Presents

A student made this for me a long time ago.

I mentioned that I love to roller skate. I don’t even remember telling my students that about myself. Teaching is demanding and the parts that I don’t enjoy: “paperwork/grading,” meetings, and (now) wearing a mask while talking all day and handling parent frustrations with online work…are growing.

We just went on break. I intend to refresh. Reflect. Re-energize. I love my job. I have the rest of the year to be better.

Speechless

Some occasions in life seem designed to test you. I believe they are there to see if you do the right thing, which is simply to say nothing. If an idiot offends you with an impulsive, derogatory remark, you are the better person for ignoring it. I’ve been taught that and I impart this bit of wisdom to my daughters and students. Growing up in Iowa in the late sixties, early seventies, I was called “chink” quite a bit. I learned to turn my head and ignore it. At a roller skating party, a boy of about fifteen, skated up to me and sang loudly with the music, “Like a refugee!” I was eleven and had no idea what he was talking about, but from the laughter and looks his friends gave me, I knew it wasn’t a compliment. There was also that song, “Everybody was Kung Fu Fighting” which the boys really wanted me to know, but I digress.  I tell my daughters to do the same thing when “boys” or “people” bother them. I don’t recall arguing with my parents the way my kids do, but whatever….that’s not what I’m writing about, either.

My lovely mother is here to help me out.

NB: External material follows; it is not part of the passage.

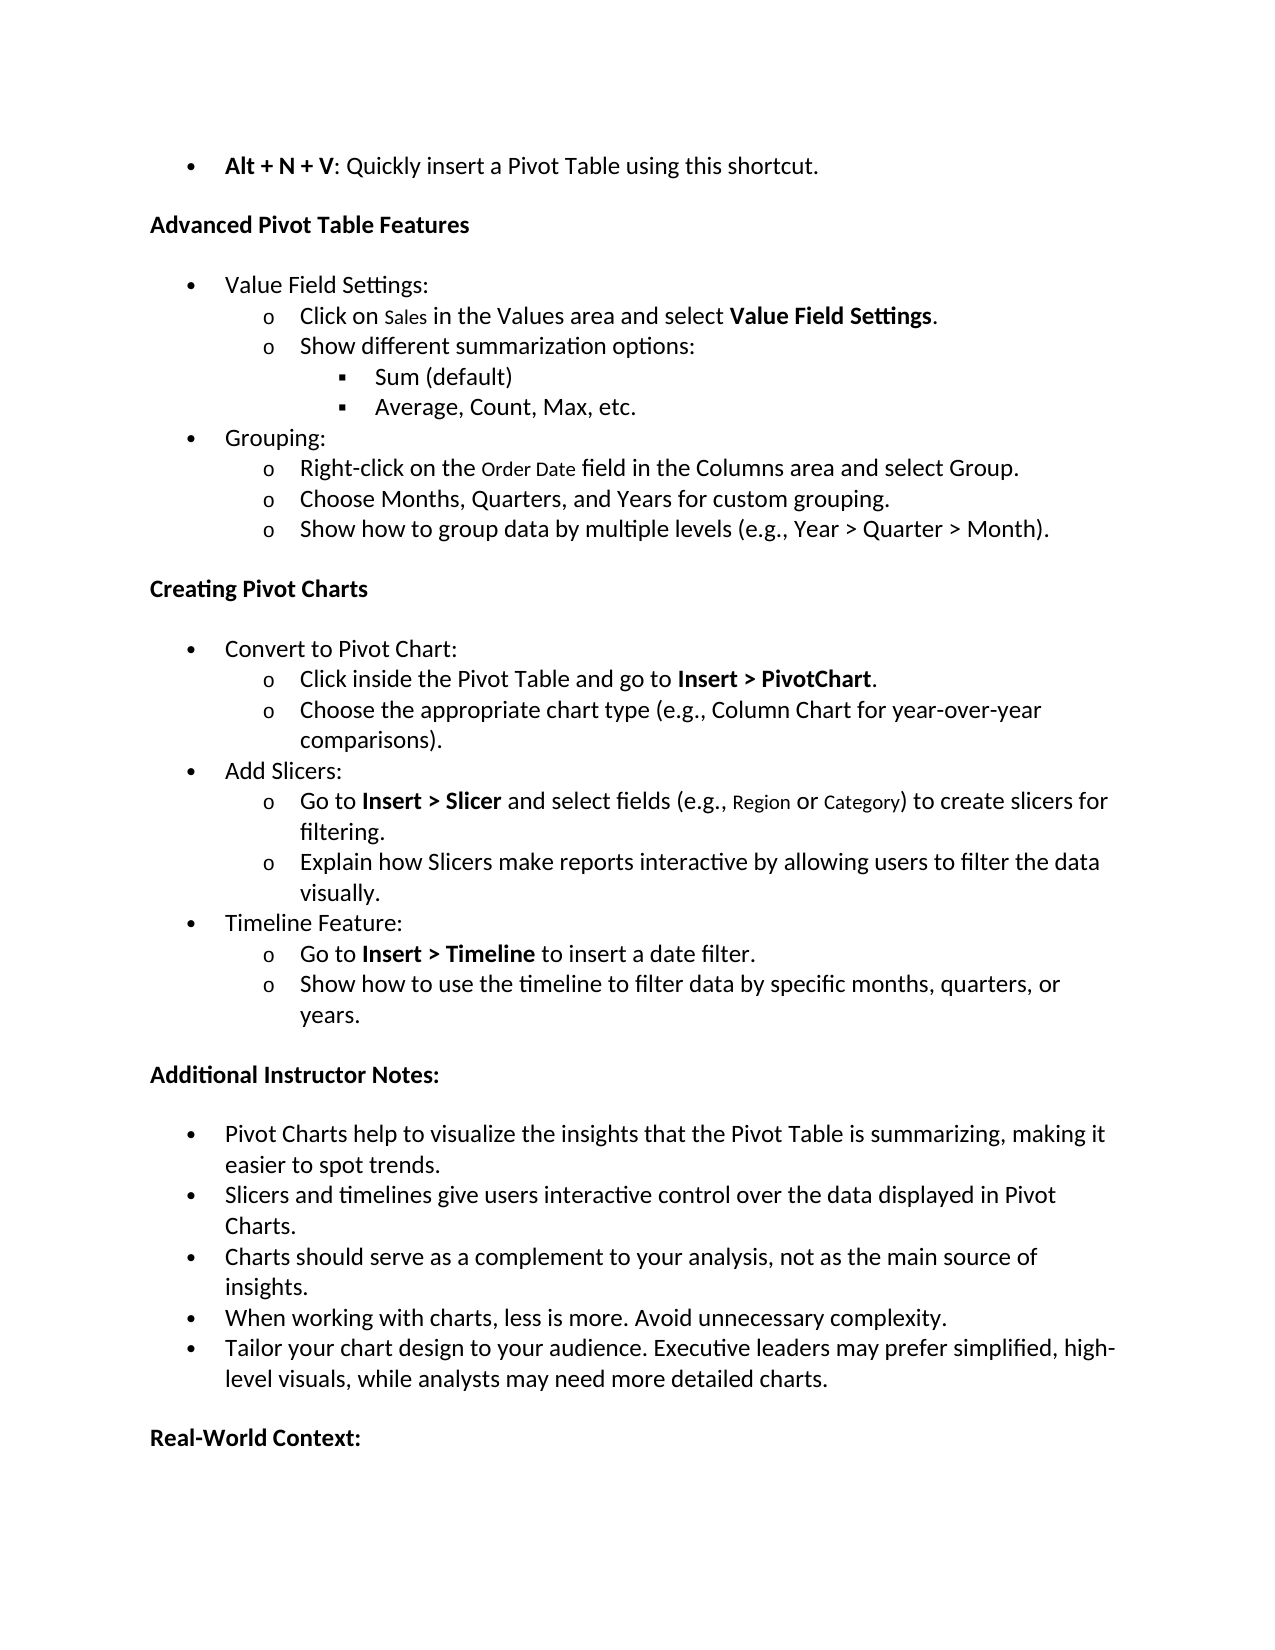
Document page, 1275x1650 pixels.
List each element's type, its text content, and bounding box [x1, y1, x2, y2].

Because I am not allowed to drive for three to four weeks post-surgery and Willey has to work, my mother is THE driver. I will not alarm you, dear reader, by sharing her driving record with you. Let us just say she’s greatly improved in the last two decades. Let’s just say at about the same time boys were serenading me with the Kung-Fu Fighting and Refugee songs, my mother would feign any knowledge of English when she’d be pulled over by an officer for things like speeding or going through stop lights. She suddenly lost “all her English” and was usually let go with a warning.  I distinctly remember her saying “In Korea, no lights! I confused,” and the officer let her go!

When she arrived here at my house last month, I painfully detailed the importance of yielding at the roundabouts. We have two in a row we must drive through to get anywhere (Safeway, Peter Piper Pizza, the hair salon, etc.). “Caroline! You think I can’t drive? How long I’ve been driving now? I drive in Chicago! Mesa is so easy, no traffic.” I imagine the countless number of drivers who must honk at her (and give her other gestures) as she makes her away around, and I think her loss of hearing is a blessing in this case.

Like many of her 66 year old comrades, her hearing is all but gone. My sister purchased top-of-the-line hearing aids for her. Even with these, her hearing capacity can be 60%, depending on the condition of her batteries.  She copes with her inability to hear with the catch phrase she’s learned from co-workers in an Alzheimer’s home where she works as an aide. She says, “Gotcha” and nods her head “yes” at the same time.  Most people just say, “Yeah” and smile. My mom says, “Gotcha.” If you know my mother, this woman who immigrated from South Korea 43 years ago and speaks with a thick Korean accent, you would appreciate the utter charm of it. “Gotcha” and a nod of her permed head.

Yesterday, after dropping my daughters off to summer school, we headed to Phoenix to meet my oncologist.

“Mom, you’re going to go straight, just as if we’re seeing Dr. Parson, but Dr. Isaacs is in Phoenix, which is five exits past Dr. Parson’s office.”

With both hands gripped tightly around the wheel, she gives me a shake of the head and a  “Gotcha.”

She drives.

“OK, mom, make a left at Shea and go straight for awhile. I’ll tell you when to turn right.”

“You forgot to shave? That’s OK. Why you have to shave?”

“Oh.My.Gosh. You forgot your hearing aids?!” I ask in disbelief. Suddenly, I realize I could probably drive. I feel fine and have gotten a lot stronger since my surgery two weeks ago. My chest is throbbing, I’m anxious about what the oncologist will say and now I have to address this.  I choose to remain silent.

Another shake of the head, her eyes squint into the light (no sunglasses either). “Sometimes, hearing aid is bother. Really bother you. I don’t like them.”

We head into the office and meet a wonderful doctor. Long story short, he reads my six page pathology report and tells me that with the double mastectomy and the very small sizes of my cancers, he recommends no further treatment. No chemo! No radiation! Not even Tamoxifen! I am elated, ready for some Kung-fu fighting.